_WORK TO COMPLETE_:
Please print the stretch of the records below from the line containing "Node for n8n" through the line containing "- **Consultar reservas**: Para", unchanged.

_DATA FOR THIS EXERCISE_:
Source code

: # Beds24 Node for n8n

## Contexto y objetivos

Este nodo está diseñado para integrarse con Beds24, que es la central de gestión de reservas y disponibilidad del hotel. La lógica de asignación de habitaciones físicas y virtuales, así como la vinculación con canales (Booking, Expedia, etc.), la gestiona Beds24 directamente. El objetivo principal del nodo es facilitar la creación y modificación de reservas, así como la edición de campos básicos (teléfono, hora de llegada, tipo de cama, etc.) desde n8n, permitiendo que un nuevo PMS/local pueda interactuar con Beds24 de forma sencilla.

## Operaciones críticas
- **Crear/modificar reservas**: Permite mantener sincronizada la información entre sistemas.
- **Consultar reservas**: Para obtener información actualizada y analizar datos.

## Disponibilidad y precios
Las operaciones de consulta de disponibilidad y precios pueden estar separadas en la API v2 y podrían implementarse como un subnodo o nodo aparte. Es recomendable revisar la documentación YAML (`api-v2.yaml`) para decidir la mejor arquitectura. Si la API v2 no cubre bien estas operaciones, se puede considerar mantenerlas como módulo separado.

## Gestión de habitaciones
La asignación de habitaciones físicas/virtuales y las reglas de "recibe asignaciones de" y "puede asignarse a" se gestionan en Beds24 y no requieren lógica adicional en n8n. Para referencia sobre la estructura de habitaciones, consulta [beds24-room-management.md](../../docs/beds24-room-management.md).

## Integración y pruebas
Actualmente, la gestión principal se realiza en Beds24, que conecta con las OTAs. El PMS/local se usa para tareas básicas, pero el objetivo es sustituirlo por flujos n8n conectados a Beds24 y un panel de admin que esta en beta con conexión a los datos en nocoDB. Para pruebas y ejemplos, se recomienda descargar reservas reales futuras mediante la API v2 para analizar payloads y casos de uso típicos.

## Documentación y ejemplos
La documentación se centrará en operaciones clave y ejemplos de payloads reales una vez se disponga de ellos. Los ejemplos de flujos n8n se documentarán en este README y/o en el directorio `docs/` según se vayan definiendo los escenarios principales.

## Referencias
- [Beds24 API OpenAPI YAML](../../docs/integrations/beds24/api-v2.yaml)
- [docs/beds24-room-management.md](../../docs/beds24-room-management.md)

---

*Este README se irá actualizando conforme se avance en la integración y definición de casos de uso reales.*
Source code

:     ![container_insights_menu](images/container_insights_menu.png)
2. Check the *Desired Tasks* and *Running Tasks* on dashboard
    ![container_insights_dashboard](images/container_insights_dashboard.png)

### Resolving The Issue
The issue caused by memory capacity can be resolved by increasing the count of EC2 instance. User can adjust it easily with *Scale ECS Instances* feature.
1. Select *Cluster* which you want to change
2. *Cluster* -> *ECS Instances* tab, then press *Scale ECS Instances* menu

_TASK RESULT_:
: # Beds24 Node for n8n

## Contexto y objetivos

Este nodo está diseñado para integrarse con Beds24, que es la central de gestión de reservas y disponibilidad del hotel. La lógica de asignación de habitaciones físicas y virtuales, así como la vinculación con canales (Booking, Expedia, etc.), la gestiona Beds24 directamente. El objetivo principal del nodo es facilitar la creación y modificación de reservas, así como la edición de campos básicos (teléfono, hora de llegada, tipo de cama, etc.) desde n8n, permitiendo que un nuevo PMS/local pueda interactuar con Beds24 de forma sencilla.

## Operaciones críticas
- **Crear/modificar reservas**: Permite mantener sincronizada la información entre sistemas.
- **Consultar reservas**: Para obtener información actualizada y analizar datos.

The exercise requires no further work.